Is There a ‘Right’ Definition of PFAS?
Regulatory agencies and other groups have adopted varying definitions of PFAS, or “forever” chemicals. Many of these definitions are broad, and could include drugs such as Prozac and Lipitor in the classifications.
Hundreds of life-saving drugs, such as the cholesterol-lowering Lipitor, anti-depressant Prozac, and new COVID-19 antiviral treatment Pavloxid, contain organic fluorine, a compound often used in pharmaceuticals to reduce drug side effects and enable the medicine to work longer. Organic fluorine is also a key element of per- and polyfluoroalkyl substances (PFAS)—a group of manufactured chemicals found in an array of consumer and industrial products such as nonstick cookware, food containers, and cleaning products. Dubbed “forever chemicals” because they are difficult to break down, PFAS are linked to air and water pollution, as well as increased cholesterol, cancer, and decreased vaccine response in children.
Because these life-saving drugs contain organic fluorine, these medicines fall under one or more of multiple definitions of PFAS put forth by US regulatory groups and non-governmental organizations, according to a new study led by School of Public Health researchers.
Published in the journal iScience, the first-of-its-kind analysis applied nine different PFAS definitions to a comprehensive list of organic fluorine drugs and found that the definitions presented conflicting interpretations of how the drugs could be categorized.
There is no universal definition for the thousands of unique PFAS chemicals that exist, and researching and regulating each individual substance is impractical. Instead, regulatory groups and non-governmental organizations have developed their own definitions of PFAS that combine the PFAS chemicals into groups in order to measure PFAS prevalence and usage, monitor health effects, and develop regulatory action.

**Prompt**
For each statement, answer yes or no on whether it agrees with the PFAS passage, and quote the words that decide it. (a) The study tested nine different PFAS definitions against a list of organic fluorine drugs. (b) A single universal definition covers all PFAS chemicals. (c) Pavloxid is a cholesterol-lowering drug. Rely on the PFAS passage alone.

**Raw data**
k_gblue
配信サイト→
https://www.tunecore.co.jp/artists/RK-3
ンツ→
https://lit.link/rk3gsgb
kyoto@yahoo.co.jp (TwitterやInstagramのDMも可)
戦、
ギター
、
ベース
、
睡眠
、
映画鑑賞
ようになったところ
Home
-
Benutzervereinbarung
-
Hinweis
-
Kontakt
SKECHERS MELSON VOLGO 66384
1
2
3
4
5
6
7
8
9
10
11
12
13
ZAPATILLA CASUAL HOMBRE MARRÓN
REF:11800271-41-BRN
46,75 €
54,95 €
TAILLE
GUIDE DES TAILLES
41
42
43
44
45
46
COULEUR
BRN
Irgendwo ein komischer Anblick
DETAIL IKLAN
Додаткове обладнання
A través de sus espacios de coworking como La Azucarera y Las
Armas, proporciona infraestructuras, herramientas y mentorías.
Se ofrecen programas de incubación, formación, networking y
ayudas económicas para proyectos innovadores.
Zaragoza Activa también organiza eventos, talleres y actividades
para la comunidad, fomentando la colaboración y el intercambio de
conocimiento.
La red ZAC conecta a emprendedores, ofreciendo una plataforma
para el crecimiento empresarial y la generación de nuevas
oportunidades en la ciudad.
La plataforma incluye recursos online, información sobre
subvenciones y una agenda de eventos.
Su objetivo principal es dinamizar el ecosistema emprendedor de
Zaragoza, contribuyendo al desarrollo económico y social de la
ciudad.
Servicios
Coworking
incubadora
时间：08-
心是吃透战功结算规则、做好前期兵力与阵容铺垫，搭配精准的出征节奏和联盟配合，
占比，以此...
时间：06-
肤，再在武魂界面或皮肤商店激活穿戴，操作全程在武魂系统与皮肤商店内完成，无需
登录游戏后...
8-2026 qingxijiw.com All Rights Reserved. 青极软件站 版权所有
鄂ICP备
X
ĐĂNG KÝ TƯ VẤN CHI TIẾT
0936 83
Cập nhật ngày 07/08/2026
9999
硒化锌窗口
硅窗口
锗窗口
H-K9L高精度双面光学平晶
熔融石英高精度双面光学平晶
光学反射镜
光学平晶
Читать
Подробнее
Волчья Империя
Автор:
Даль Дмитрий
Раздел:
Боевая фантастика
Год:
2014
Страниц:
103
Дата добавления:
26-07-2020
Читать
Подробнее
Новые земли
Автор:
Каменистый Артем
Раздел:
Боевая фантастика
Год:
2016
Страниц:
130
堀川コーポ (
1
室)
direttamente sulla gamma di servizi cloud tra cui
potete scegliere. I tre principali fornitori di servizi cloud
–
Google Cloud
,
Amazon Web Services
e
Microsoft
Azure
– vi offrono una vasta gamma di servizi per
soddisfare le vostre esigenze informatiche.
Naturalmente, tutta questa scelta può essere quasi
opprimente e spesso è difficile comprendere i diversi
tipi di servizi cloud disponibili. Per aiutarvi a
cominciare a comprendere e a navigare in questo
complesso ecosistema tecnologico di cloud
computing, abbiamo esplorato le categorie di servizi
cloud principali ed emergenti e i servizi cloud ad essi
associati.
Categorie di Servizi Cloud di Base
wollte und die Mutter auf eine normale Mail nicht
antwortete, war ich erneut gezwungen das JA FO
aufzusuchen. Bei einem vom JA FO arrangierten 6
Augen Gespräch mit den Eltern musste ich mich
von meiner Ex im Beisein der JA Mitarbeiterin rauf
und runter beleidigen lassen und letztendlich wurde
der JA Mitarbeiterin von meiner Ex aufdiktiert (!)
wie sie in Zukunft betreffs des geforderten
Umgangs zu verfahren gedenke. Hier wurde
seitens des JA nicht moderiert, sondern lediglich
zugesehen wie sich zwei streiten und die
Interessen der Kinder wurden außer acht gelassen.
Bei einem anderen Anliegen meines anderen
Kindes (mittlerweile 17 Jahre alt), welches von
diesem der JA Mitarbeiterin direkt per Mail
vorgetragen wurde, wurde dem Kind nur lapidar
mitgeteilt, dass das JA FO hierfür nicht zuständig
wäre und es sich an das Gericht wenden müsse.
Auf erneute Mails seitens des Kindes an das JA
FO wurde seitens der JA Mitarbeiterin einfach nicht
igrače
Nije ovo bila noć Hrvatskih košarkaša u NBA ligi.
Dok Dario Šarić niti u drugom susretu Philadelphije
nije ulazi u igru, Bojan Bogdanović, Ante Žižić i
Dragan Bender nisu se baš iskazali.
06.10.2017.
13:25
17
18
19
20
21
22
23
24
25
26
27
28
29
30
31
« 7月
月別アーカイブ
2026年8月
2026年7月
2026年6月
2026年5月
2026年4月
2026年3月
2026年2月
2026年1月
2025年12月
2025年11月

**Problem solution**
(a) Yes: "applied nine different PFAS definitions to a comprehensive list of organic fluorine drugs"
(b) No: "There is no universal definition for the thousands of unique PFAS chemicals that exist"
(c) No: "new COVID-19 antiviral treatment Pavloxid"